I've recently noticed how odd it is to read "man" in older documents where we would now write "person" (or "workman" rather than "worker" or "employee"). In this essay in particular it stood out.
Sorry, I mean inherited in that the children of the founders ran the place.
My assumption (which I also need to verify), is that at the time this was written (1911), the number of companies run by heirs of the founders was higher.
What I'm trying to tease out is whether the distrust ("war", as the author states), is a result of a child who grew rich, and thus often had encounters where workers would try to take them for a ride, relative to a founder who grows up poor. So the latter would be more on the same side of the workers, whereas the former might have a bias toward a more antagonistic relationships. Pure speculation. Haven't looked at data yet.

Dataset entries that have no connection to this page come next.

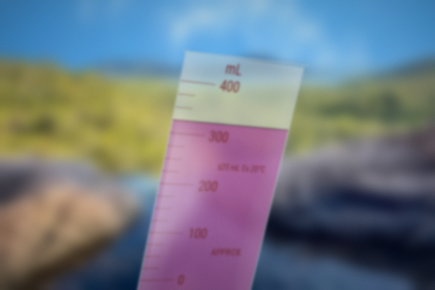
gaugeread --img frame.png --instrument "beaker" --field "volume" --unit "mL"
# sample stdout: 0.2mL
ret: 325mL
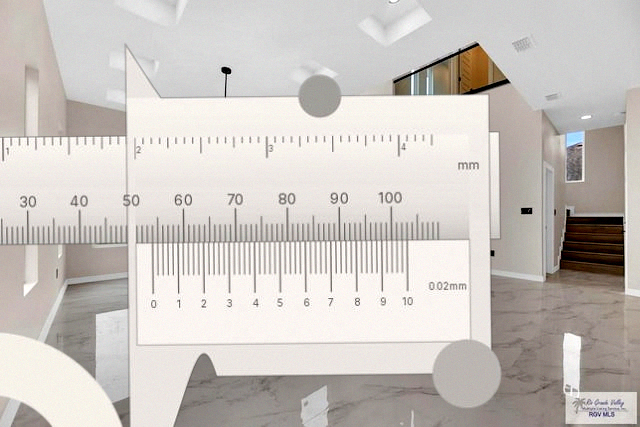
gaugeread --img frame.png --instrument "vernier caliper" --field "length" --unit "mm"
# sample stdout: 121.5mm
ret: 54.0mm
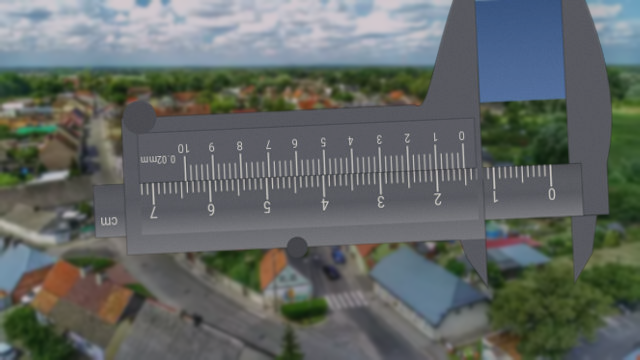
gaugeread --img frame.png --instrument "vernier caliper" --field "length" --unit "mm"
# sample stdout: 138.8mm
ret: 15.2mm
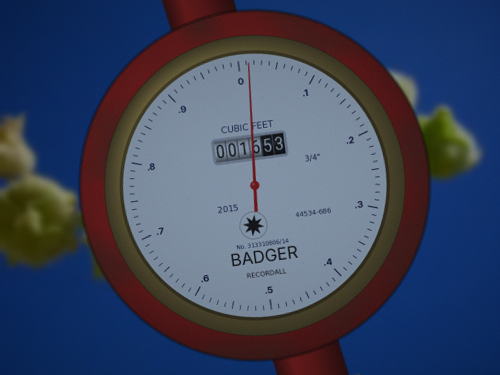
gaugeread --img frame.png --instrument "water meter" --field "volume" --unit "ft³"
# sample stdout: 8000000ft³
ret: 1653.01ft³
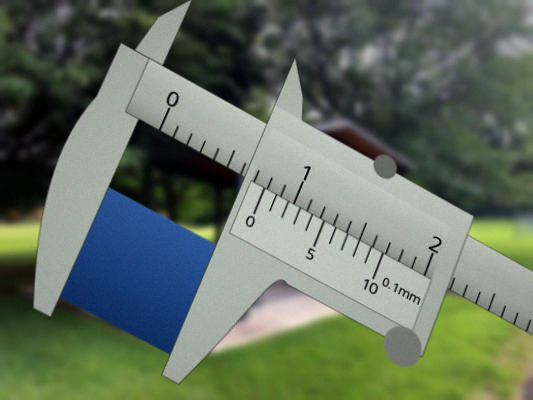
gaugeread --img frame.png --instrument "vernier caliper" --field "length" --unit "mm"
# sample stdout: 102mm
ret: 7.8mm
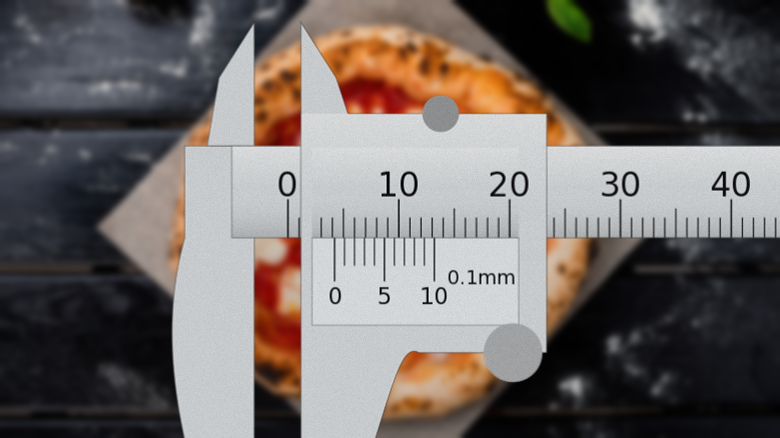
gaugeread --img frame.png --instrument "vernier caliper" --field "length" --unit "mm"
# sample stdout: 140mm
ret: 4.2mm
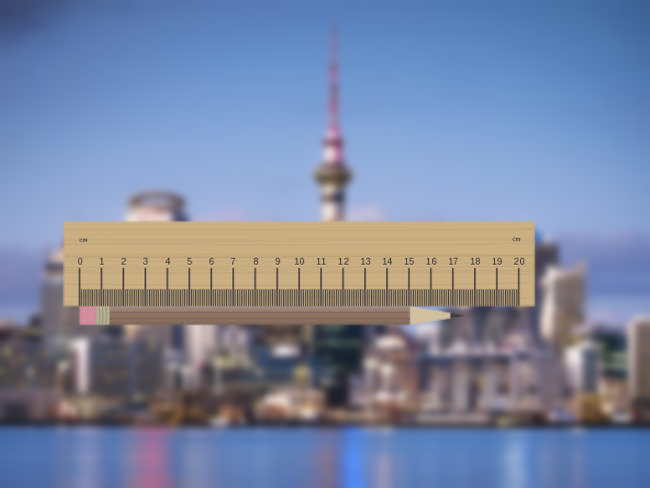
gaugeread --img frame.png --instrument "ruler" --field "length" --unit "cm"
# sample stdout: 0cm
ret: 17.5cm
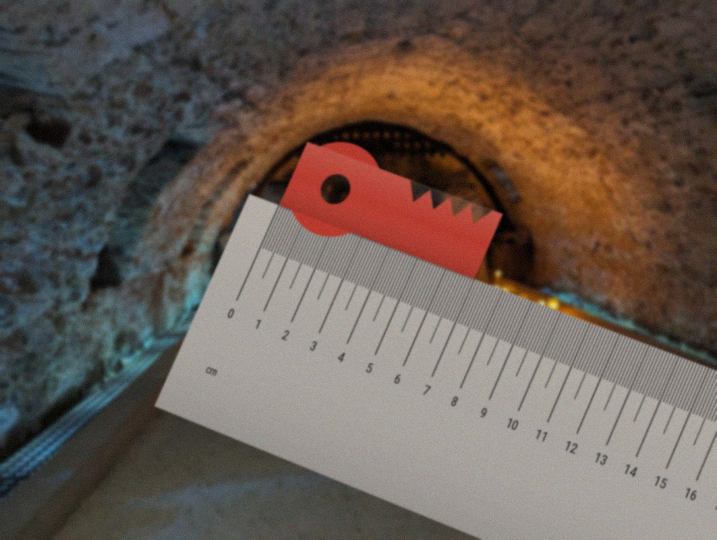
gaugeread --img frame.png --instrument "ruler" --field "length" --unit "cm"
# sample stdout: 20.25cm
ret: 7cm
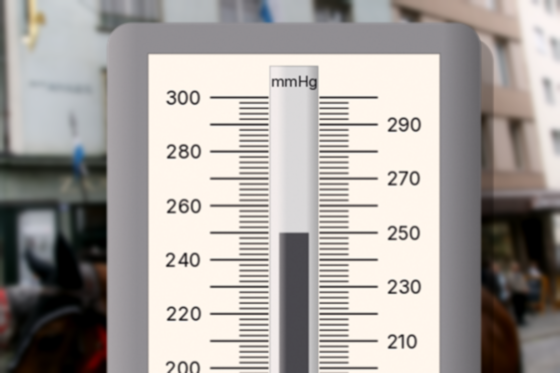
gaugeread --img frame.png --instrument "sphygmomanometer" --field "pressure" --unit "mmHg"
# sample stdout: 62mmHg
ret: 250mmHg
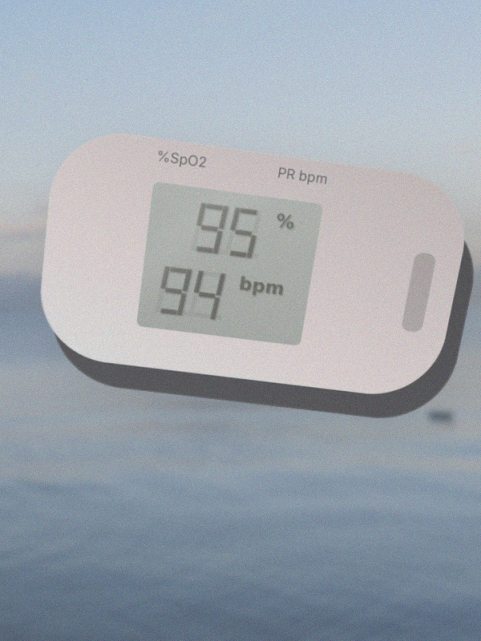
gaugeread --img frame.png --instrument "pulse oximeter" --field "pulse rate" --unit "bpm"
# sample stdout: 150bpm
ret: 94bpm
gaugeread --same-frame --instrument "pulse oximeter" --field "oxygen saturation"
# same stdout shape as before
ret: 95%
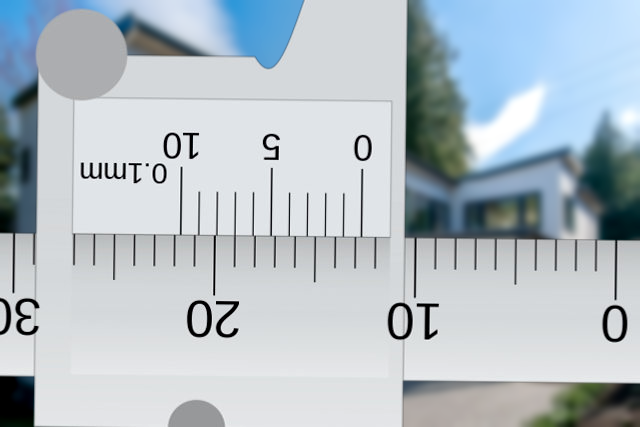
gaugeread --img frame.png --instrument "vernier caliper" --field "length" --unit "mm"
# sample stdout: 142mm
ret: 12.7mm
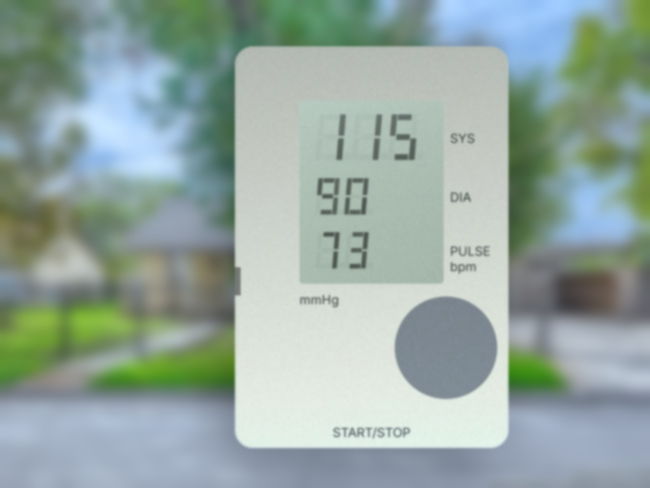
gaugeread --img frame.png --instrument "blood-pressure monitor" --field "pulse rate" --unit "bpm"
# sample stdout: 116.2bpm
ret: 73bpm
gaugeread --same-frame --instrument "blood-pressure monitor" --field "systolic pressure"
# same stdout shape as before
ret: 115mmHg
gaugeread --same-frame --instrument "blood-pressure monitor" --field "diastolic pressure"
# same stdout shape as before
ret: 90mmHg
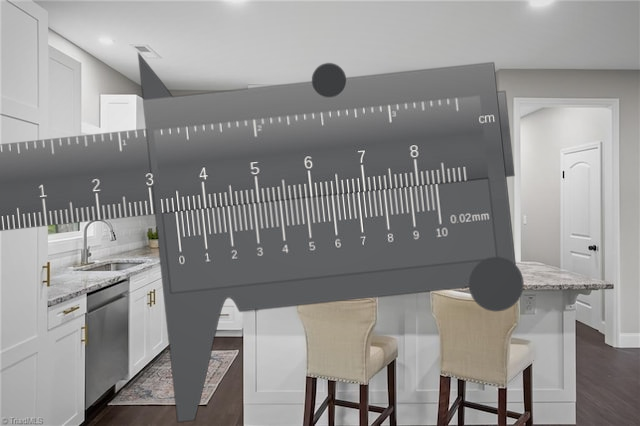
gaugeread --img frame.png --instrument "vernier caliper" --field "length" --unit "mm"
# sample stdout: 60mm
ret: 34.5mm
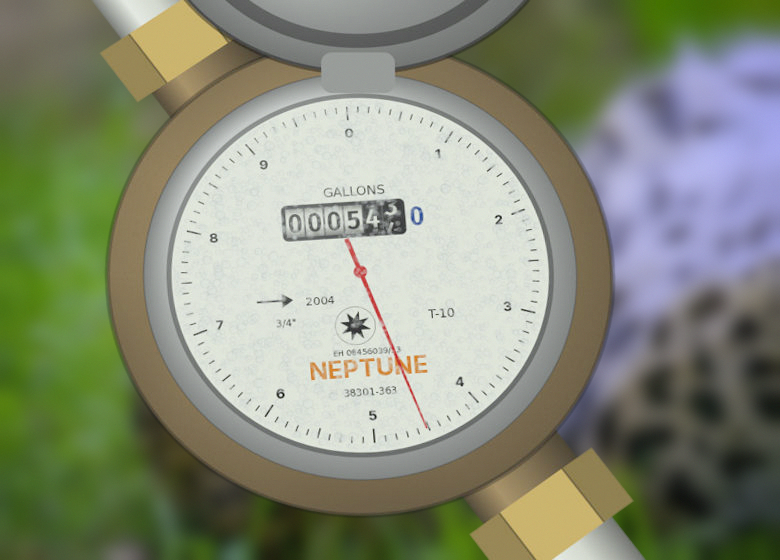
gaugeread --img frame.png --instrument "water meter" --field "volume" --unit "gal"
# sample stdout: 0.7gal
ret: 5434.5gal
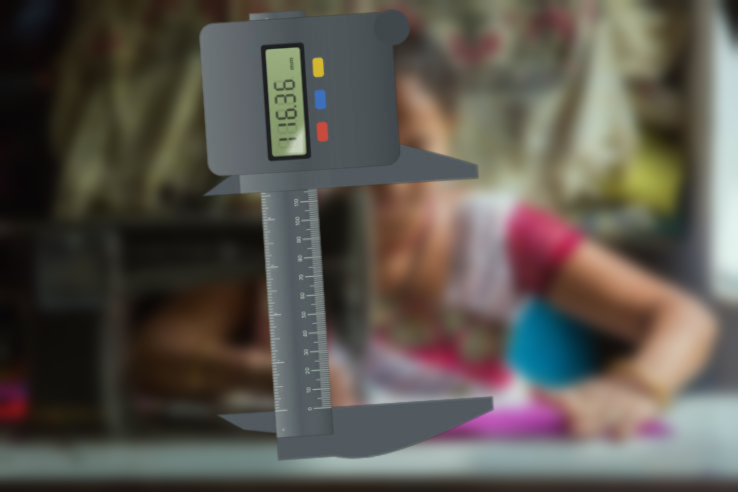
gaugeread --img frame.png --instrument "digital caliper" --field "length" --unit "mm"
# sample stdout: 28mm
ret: 116.36mm
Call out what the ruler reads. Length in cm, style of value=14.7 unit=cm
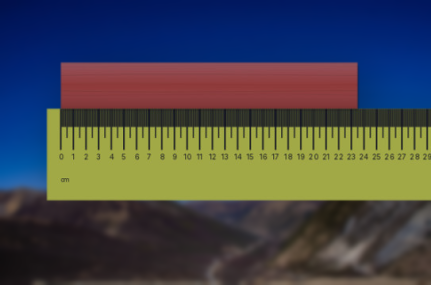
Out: value=23.5 unit=cm
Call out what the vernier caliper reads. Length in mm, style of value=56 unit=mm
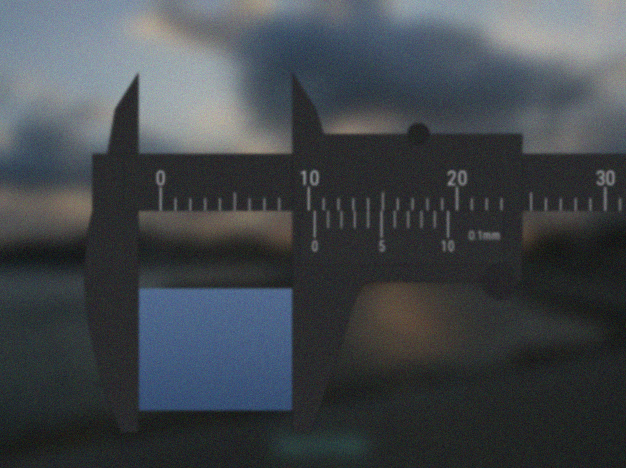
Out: value=10.4 unit=mm
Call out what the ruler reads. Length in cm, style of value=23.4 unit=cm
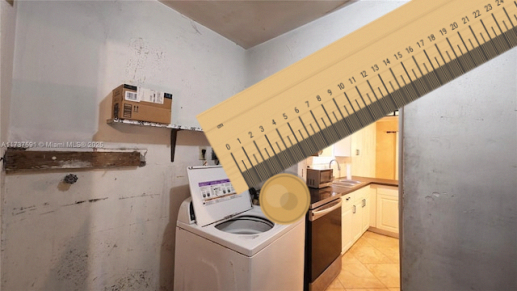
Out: value=4 unit=cm
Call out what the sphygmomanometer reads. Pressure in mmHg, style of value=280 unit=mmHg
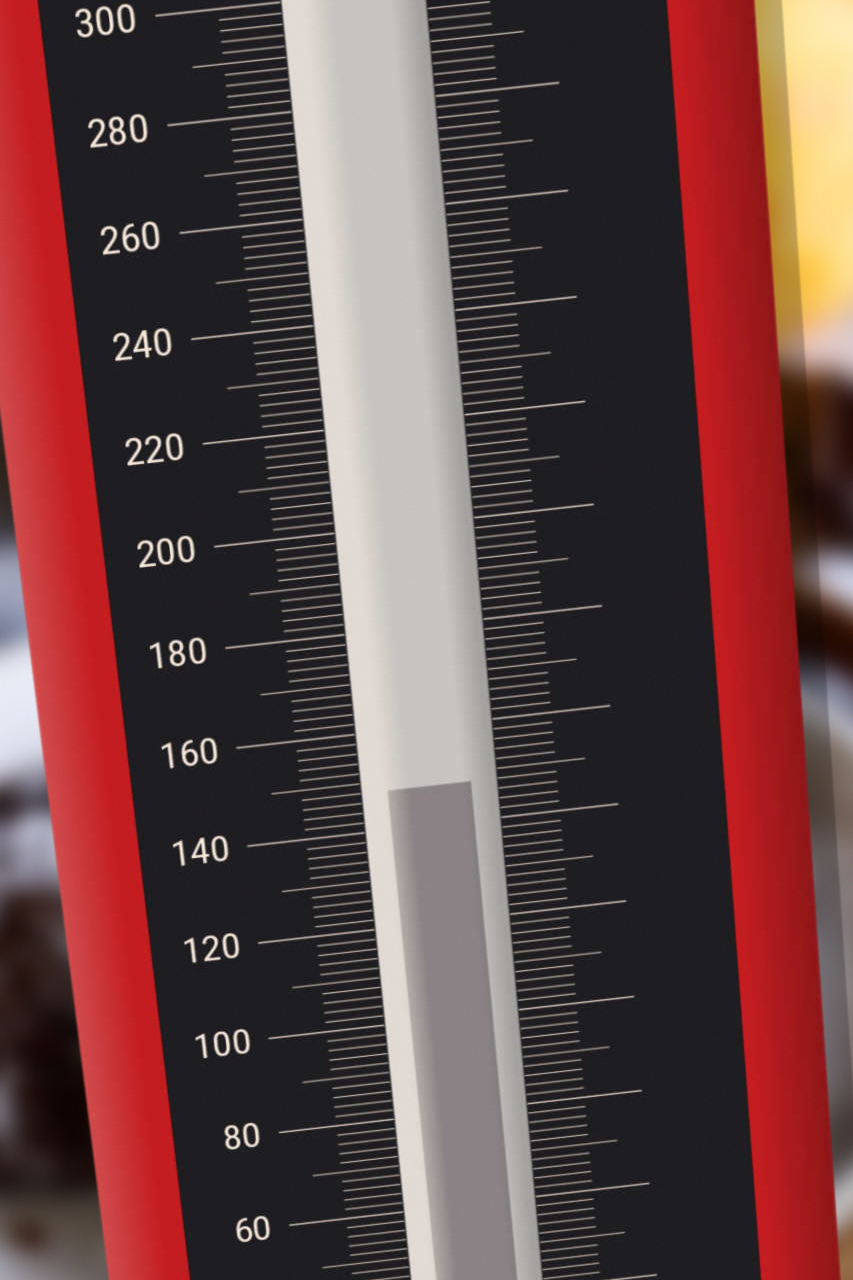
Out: value=148 unit=mmHg
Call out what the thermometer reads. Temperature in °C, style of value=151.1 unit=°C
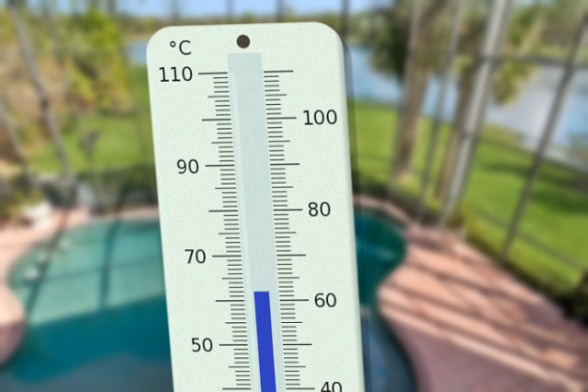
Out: value=62 unit=°C
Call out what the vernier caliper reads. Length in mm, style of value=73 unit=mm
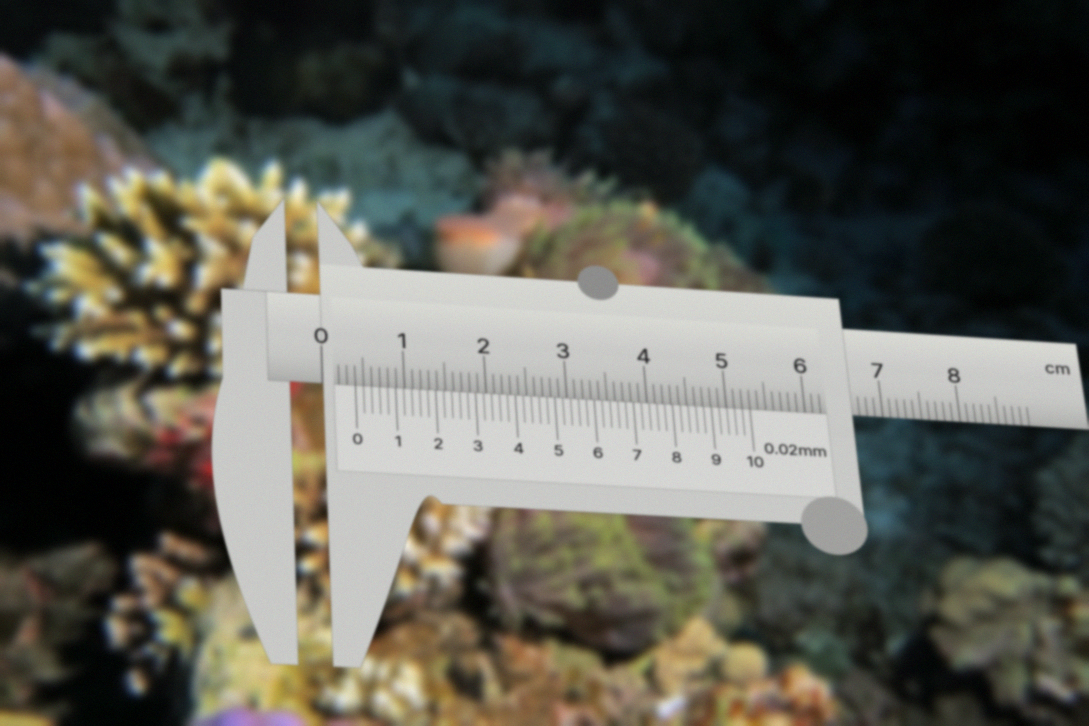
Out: value=4.0 unit=mm
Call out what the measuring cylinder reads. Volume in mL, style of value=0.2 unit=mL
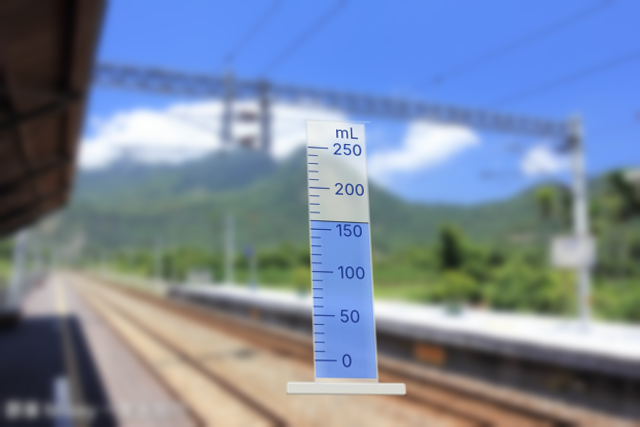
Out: value=160 unit=mL
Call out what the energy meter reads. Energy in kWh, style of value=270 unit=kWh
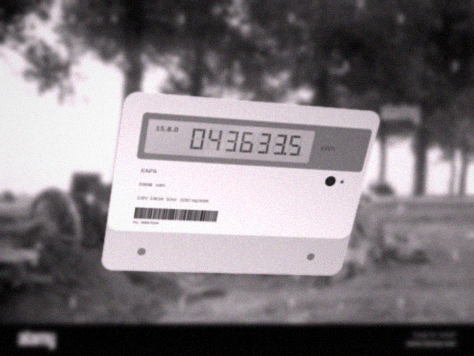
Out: value=43633.5 unit=kWh
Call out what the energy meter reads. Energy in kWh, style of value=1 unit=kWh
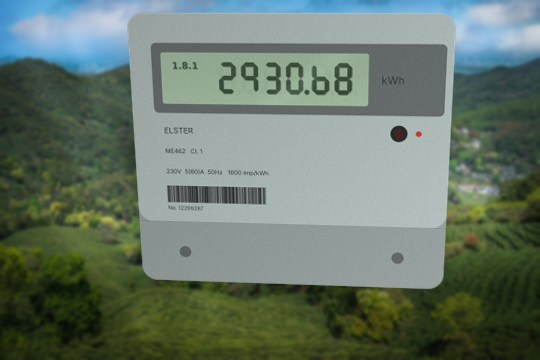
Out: value=2930.68 unit=kWh
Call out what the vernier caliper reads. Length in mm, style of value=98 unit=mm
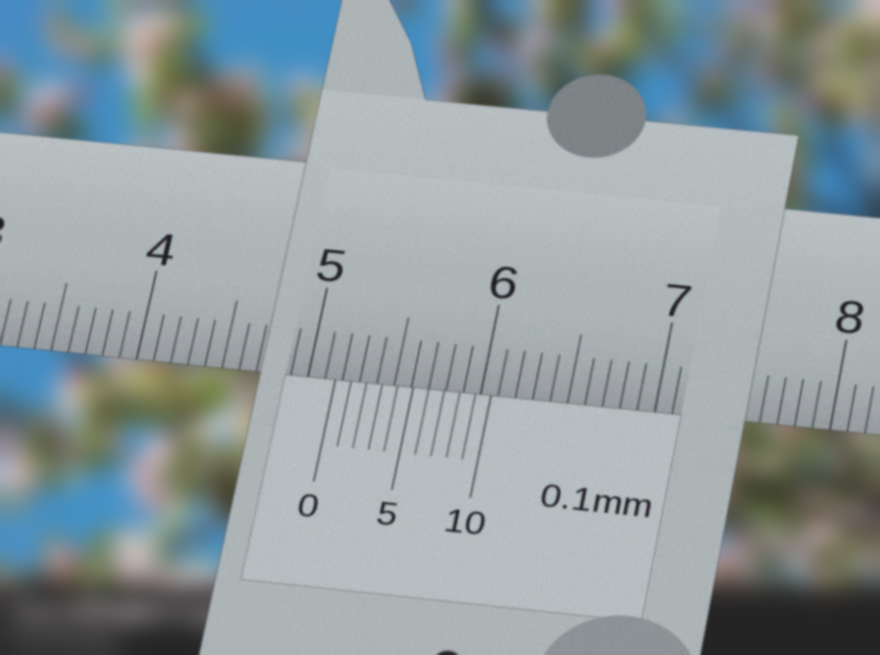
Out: value=51.6 unit=mm
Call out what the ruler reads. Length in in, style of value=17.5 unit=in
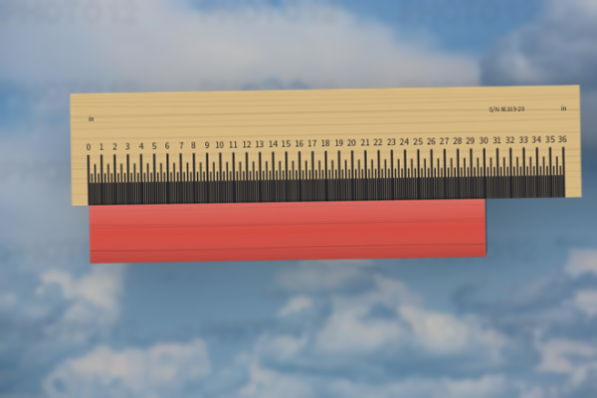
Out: value=30 unit=in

Are they? My gut says its very difficult to conclude anything in a vacuum here, or even to make generalizations across the companies. I don't think we can simply conflate success and productivity and call it a day.
As an example, take a look at how many developers are employed at Twitter or Facebook over time; its difficult to look at that geometric growth in developers and exclaim that high productivity is self evident.
When the same workman returns to work on the following day, instead of using every effort to turn out the largest possible amount of work, in a majority of the cases this man deliberately plans to do as little as he safely can—to turn out far less work than he is well able to do—in many instances to do not more than one-third to one-half of a proper day’s work. And, in fact, if he were to do his best to turn out his largest possible day’s work, he would be abused by his fellow workers for so doing, even more than if he had proved himself a “quitter” in sport.
...is where Taylor makes his pitch to his clients.
Strange historical fact: V.I. Lenin at first criticized Taylorism as an example the cruelty of capitalism. Later, he thought the Soviets needed Taylorism because Russians were such shite workers. Soviet economic planners were enthusiasts for all kinds of "scientific" management systems.